Data shown:
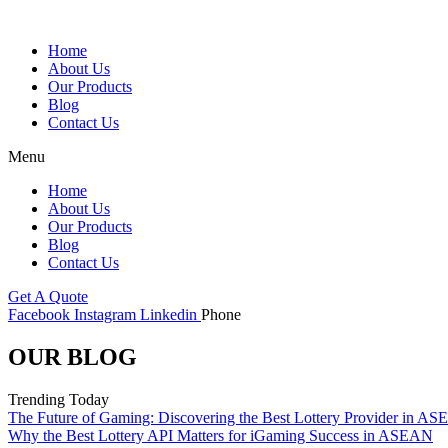
Skip
to
Home
content
About Us
Our Products
Blog
Contact Us
Menu
Home
About Us
Our Products
Blog
Contact Us
Get A Quote
Facebook
Instagram
Linkedin
Phone
OUR BLOG
Trending Today
The Future of Gaming: Discovering the Best Lottery Provider in A
Why the Best Lottery API Matters for iGaming Success in ASEAN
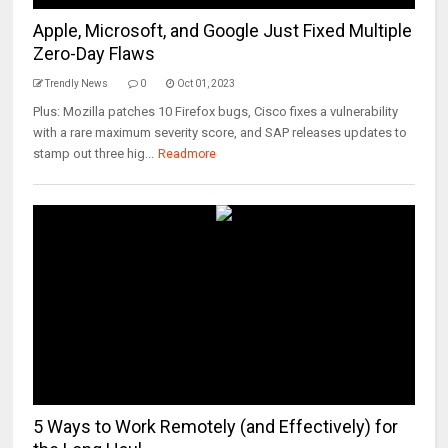
Apple, Microsoft, and Google Just Fixed Multiple
Zero-Day Flaws
Trendly News
0
Oct 01, 2023
Plus: Mozilla patches 10 Firefox bugs, Cisco fixes a vulnerability
with a rare maximum severity score, and SAP releases updates to
stamp out three hig...
Readmore
5 Ways to Work Remotely (and Effectively) for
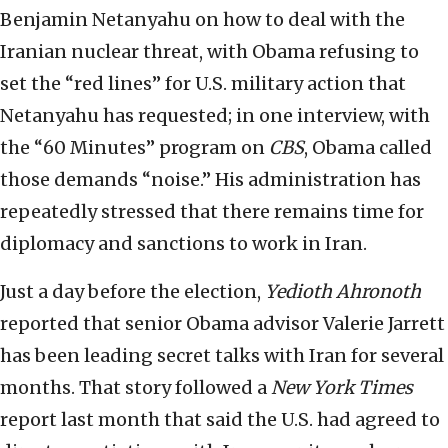
Benjamin Netanyahu on how to deal with the
Iranian nuclear threat, with Obama refusing to
set the “red lines” for U.S. military action that
Netanyahu has requested; in one interview, with
the “60 Minutes” program on
CBS
, Obama called
those demands “noise.” His administration has
repeatedly stressed that there remains time for
diplomacy and sanctions to work in Iran.
Just a day before the election,
Yedioth Ahronoth
reported that senior Obama advisor Valerie Jarrett
has been leading secret talks with Iran for several
months. That story followed a
New York Times
report last month that said the U.S. had agreed to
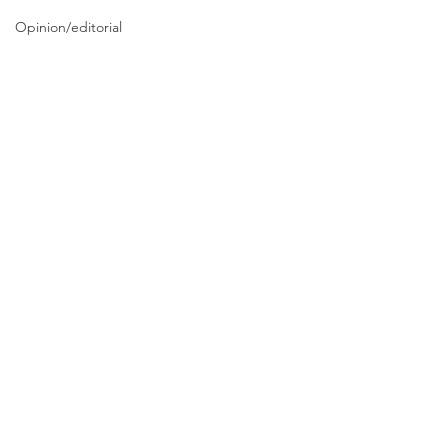
Opinion/editorial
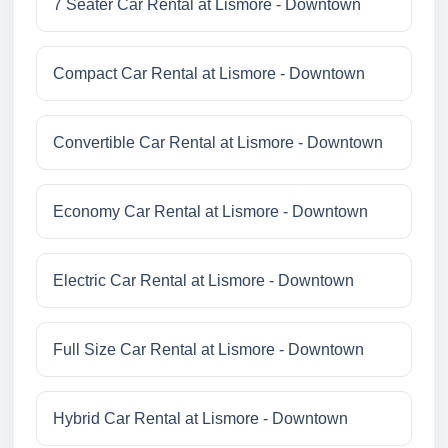
7 Seater Car Rental at Lismore - Downtown
Compact Car Rental at Lismore - Downtown
Convertible Car Rental at Lismore - Downtown
Economy Car Rental at Lismore - Downtown
Electric Car Rental at Lismore - Downtown
Full Size Car Rental at Lismore - Downtown
Hybrid Car Rental at Lismore - Downtown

What is expected: Reproduce the lines above with "Downtown" swapped for "City Center" wherever it occurs, changing nothing else. Omit the pictures.

Solution below:
Skip
to
Home
content
About Us
Our Products
Blog
Contact Us
Menu
Home
About Us
Our Products
Blog
Contact Us
Get A Quote
Facebook
Instagram
Linkedin
Phone
OUR BLOG
Trending Today
The Future of Gaming: Discovering the Best Lottery Provider in A
Why the Best Lottery API Matters for iGaming Success in ASEAN
Apple, Microsoft, and Google Just Fixed Multiple
Zero-Day Flaws
Trendly News
0
Oct 01, 2023
Plus: Mozilla patches 10 Firefox bugs, Cisco fixes a vulnerability
with a rare maximum severity score, and SAP releases updates to
stamp out three hig...
Readmore
5 Ways to Work Remotely (and Effectively) for
Benjamin Netanyahu on how to deal with the
Iranian nuclear threat, with Obama refusing to
set the “red lines” for U.S. military action that
Netanyahu has requested; in one interview, with
the “60 Minutes” program on
CBS
, Obama called
those demands “noise.” His administration has
repeatedly stressed that there remains time for
diplomacy and sanctions to work in Iran.
Just a day before the election,
Yedioth Ahronoth
reported that senior Obama advisor Valerie Jarrett
has been leading secret talks with Iran for several
months. That story followed a
New York Times
report last month that said the U.S. had agreed to
Opinion/editorial
7 Seater Car Rental at Lismore - City Center
Compact Car Rental at Lismore - City Center
Convertible Car Rental at Lismore - City Center
Economy Car Rental at Lismore - City Center
Electric Car Rental at Lismore - City Center
Full Size Car Rental at Lismore - City Center
Hybrid Car Rental at Lismore - City Center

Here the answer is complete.